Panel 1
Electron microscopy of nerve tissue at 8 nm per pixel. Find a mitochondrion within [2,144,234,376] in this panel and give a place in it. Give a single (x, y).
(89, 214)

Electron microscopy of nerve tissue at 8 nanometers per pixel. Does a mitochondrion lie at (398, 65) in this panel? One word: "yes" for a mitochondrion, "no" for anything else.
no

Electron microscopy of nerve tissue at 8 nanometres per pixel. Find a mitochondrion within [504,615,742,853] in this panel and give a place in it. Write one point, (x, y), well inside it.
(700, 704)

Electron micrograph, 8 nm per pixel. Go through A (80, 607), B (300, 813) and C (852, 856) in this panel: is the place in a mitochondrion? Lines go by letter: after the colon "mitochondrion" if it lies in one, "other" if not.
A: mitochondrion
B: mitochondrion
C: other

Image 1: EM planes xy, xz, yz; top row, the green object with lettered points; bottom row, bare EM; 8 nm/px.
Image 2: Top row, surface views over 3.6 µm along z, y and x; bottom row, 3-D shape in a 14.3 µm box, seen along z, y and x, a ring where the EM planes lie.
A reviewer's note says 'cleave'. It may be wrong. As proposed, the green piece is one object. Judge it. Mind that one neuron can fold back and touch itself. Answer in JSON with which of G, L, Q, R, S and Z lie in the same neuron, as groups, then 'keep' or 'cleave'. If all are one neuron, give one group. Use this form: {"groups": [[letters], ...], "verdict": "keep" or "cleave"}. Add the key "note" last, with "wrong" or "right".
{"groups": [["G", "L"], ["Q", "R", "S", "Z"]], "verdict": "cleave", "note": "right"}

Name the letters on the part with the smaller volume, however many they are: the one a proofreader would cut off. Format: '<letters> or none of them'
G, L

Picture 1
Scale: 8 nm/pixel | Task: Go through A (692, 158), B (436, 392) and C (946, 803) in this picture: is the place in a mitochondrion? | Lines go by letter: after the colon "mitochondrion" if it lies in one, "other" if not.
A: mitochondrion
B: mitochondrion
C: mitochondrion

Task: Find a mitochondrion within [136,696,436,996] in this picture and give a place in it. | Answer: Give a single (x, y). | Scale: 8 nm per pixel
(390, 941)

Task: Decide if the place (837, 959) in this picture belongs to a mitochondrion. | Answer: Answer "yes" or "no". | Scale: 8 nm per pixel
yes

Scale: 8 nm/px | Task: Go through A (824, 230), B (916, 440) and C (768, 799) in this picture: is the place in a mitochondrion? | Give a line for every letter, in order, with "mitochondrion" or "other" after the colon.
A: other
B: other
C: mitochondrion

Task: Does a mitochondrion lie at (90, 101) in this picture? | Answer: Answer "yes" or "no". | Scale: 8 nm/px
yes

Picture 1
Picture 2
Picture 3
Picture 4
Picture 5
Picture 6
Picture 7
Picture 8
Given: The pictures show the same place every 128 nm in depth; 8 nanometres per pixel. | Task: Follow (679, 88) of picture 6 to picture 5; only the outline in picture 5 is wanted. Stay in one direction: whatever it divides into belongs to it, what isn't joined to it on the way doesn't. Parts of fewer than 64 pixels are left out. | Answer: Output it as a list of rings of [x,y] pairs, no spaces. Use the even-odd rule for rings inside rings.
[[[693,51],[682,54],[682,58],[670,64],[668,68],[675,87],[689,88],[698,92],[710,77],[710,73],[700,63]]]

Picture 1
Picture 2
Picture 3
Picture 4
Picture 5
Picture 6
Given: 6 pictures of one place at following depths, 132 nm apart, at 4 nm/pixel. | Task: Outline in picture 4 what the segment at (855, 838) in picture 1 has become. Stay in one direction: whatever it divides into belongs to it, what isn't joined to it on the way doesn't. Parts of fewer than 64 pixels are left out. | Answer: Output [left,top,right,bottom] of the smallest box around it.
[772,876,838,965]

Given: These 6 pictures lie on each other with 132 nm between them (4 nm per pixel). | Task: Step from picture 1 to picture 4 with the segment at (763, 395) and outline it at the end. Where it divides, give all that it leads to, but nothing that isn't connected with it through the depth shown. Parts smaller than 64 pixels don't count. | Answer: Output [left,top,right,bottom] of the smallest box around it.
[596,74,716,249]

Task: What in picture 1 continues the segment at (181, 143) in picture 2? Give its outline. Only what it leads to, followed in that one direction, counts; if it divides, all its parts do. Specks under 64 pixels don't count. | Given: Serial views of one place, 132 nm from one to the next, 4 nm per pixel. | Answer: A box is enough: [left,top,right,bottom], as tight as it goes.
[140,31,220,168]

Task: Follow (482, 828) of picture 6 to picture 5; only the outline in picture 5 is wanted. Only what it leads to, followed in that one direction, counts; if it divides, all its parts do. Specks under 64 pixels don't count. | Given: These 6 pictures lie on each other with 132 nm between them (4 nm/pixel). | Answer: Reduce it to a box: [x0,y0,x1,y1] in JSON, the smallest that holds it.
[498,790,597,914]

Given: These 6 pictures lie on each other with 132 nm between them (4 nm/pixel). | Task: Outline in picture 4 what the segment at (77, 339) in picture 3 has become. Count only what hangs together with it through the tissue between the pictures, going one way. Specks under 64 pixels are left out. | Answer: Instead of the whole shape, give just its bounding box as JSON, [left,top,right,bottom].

※ ※ ※

Assignment » Going through the data above, return each line with the word "Image".

Solution »
Image 1: EM planes xy, xz, yz; top row, the green object with lettered points; bottom row, bare EM; 8 nm/px.
Image 2: Top row, surface views over 3.6 µm along z, y and x; bottom row, 3-D shape in a 14.3 µm box, seen along z, y and x, a ring where the EM planes lie.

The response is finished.